> **TASK**
Rewrite every line of the records below as a numbered list. Skip blank lines and leave out the pictures.
-- start RECORDS FOR THE EXERCISE --
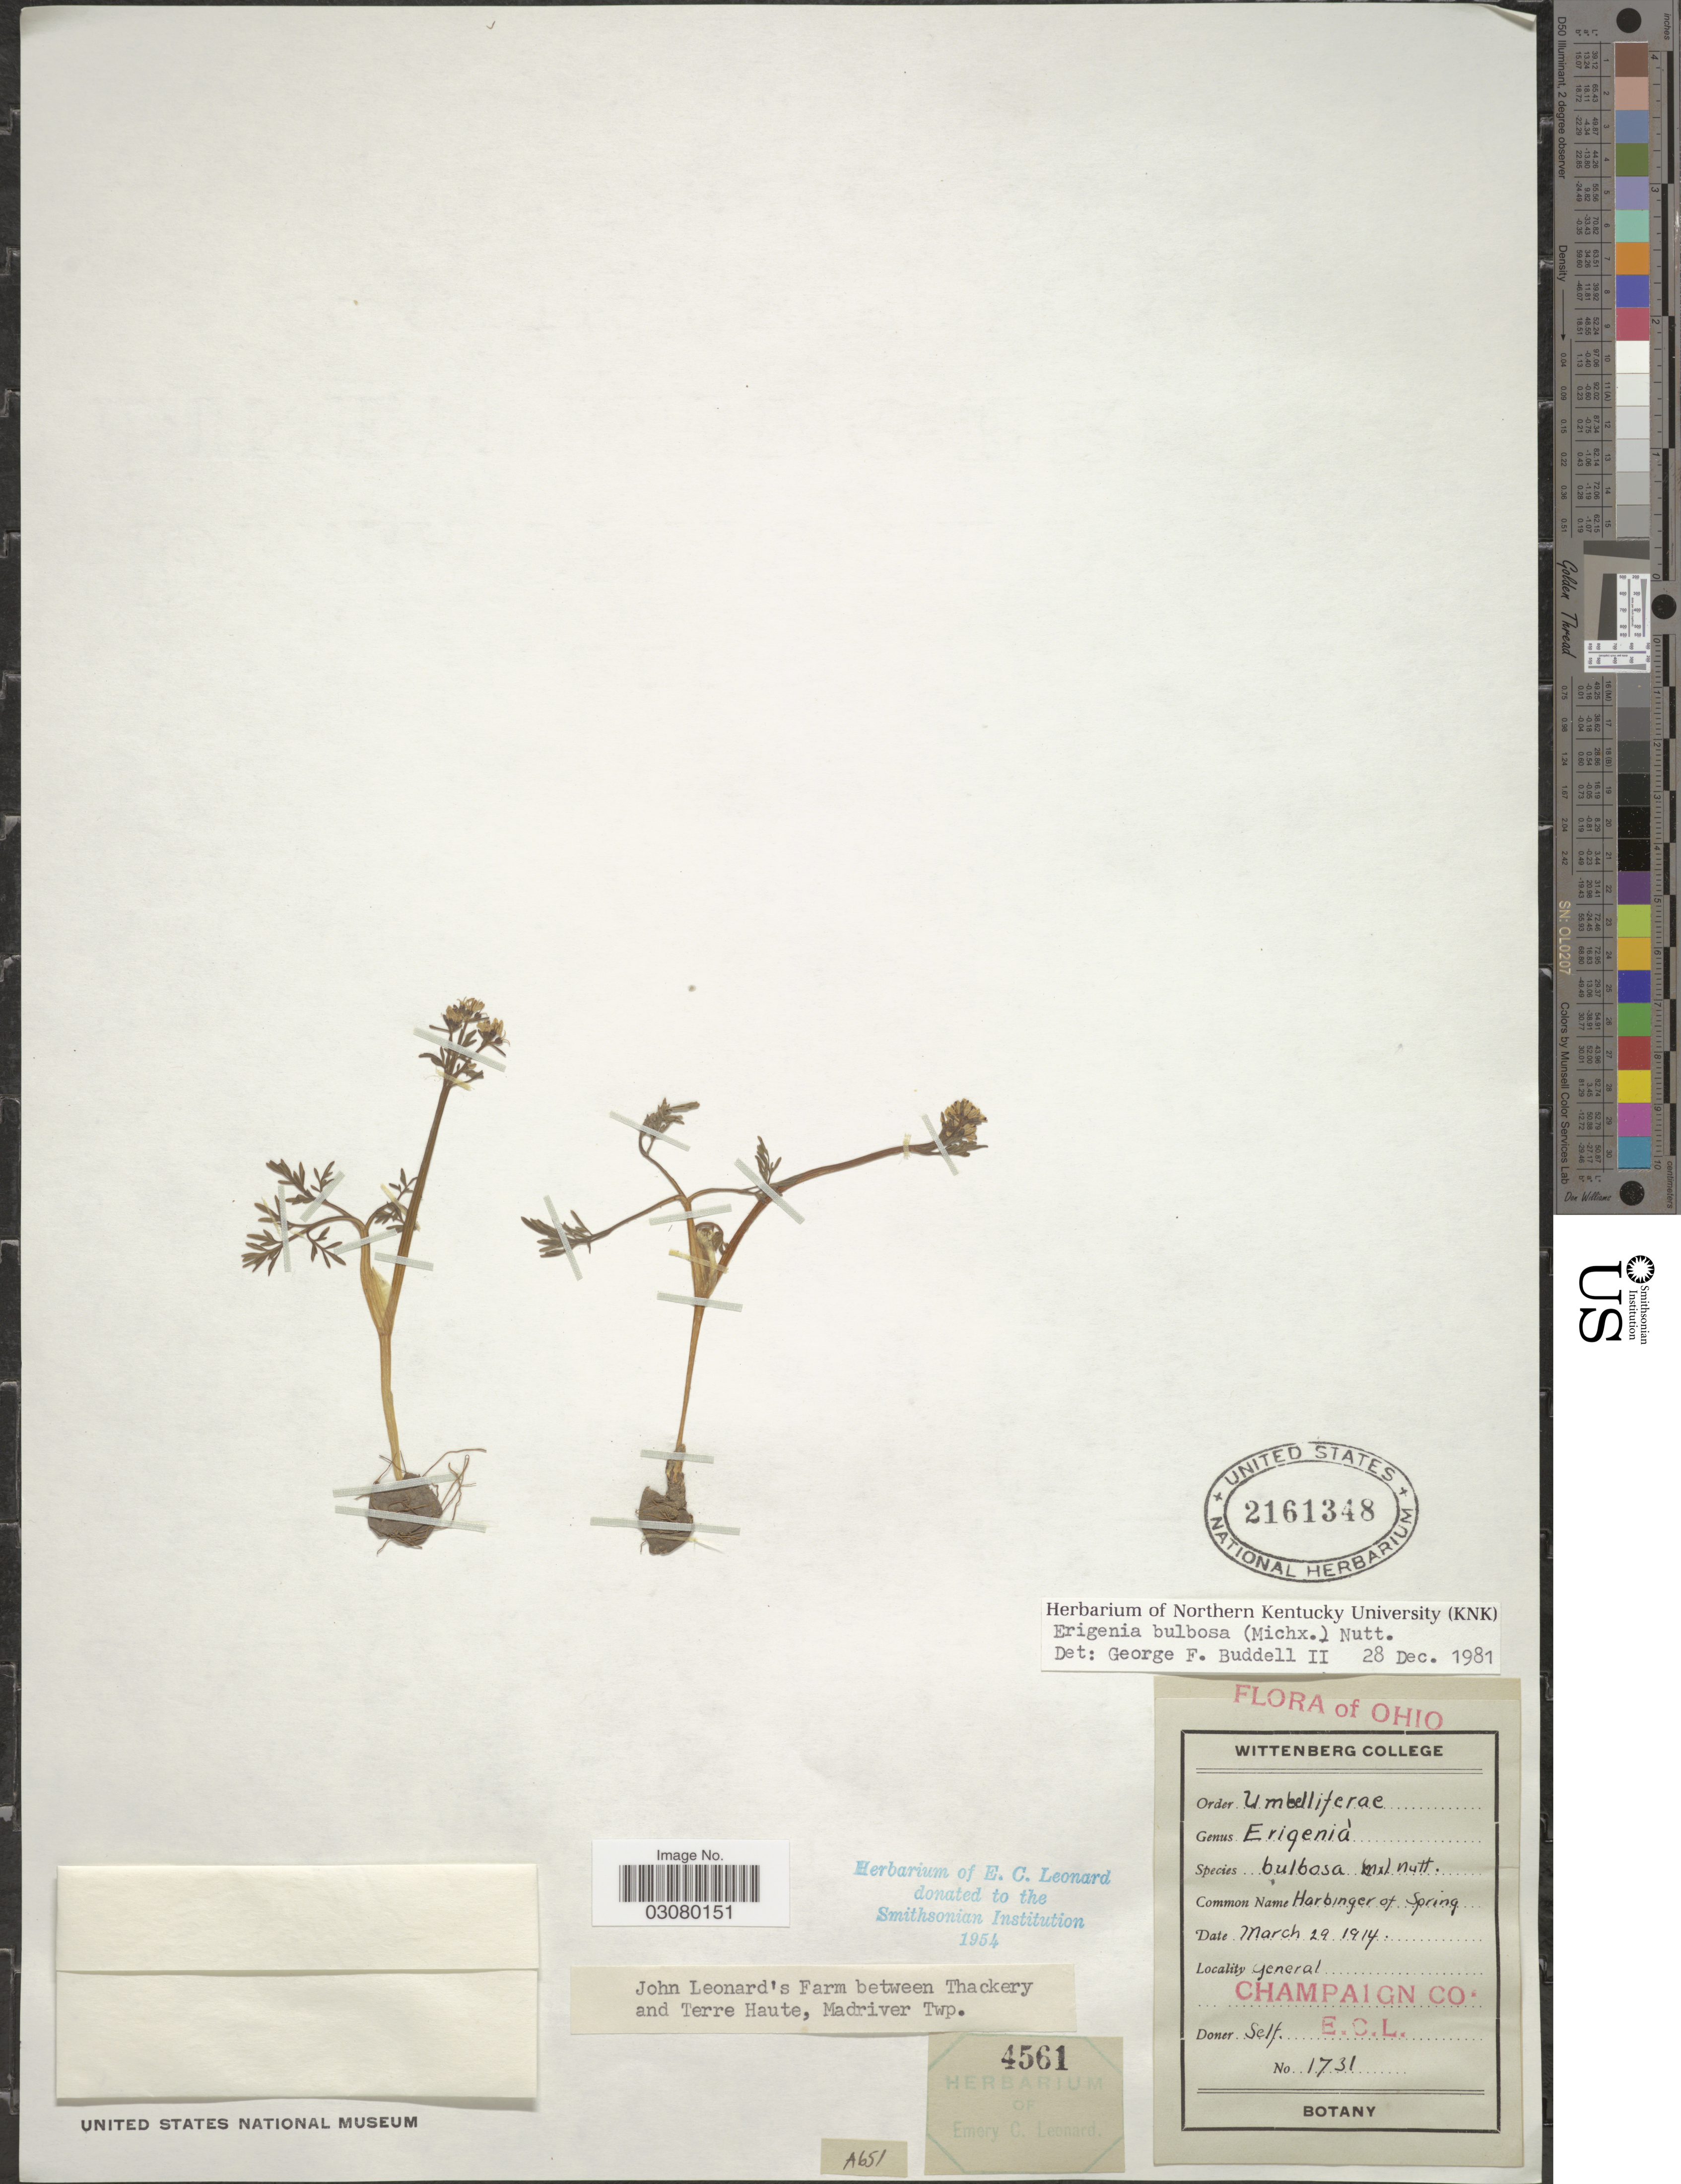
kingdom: Plantae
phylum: Tracheophyta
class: Magnoliopsida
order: Apiales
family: Apiaceae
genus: Erigenia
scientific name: Erigenia bulbosa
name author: (Michx.) Nutt.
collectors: E. C. Leonard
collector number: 1731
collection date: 1914-03-29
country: United States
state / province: Ohio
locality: General. Champaign Co. John Leonard's Farm between Thackery and Terre Haute, Madriver Twp.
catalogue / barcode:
-- end RECORDS FOR THE EXERCISE --
> **OUTPUT**
1. kingdom: Plantae
2. phylum: Tracheophyta
3. class: Magnoliopsida
4. order: Apiales
5. family: Apiaceae
6. genus: Erigenia
7. scientific name: Erigenia bulbosa
8. name author: (Michx.) Nutt.
9. collectors: E. C. Leonard
10. collector number: 1731
11. collection date: 1914-03-29
12. country: United States
13. state / province: Ohio
14. locality: General. Champaign Co. John Leonard's Farm between Thackery and Terre Haute, Madriver Twp.
15. catalogue / barcode:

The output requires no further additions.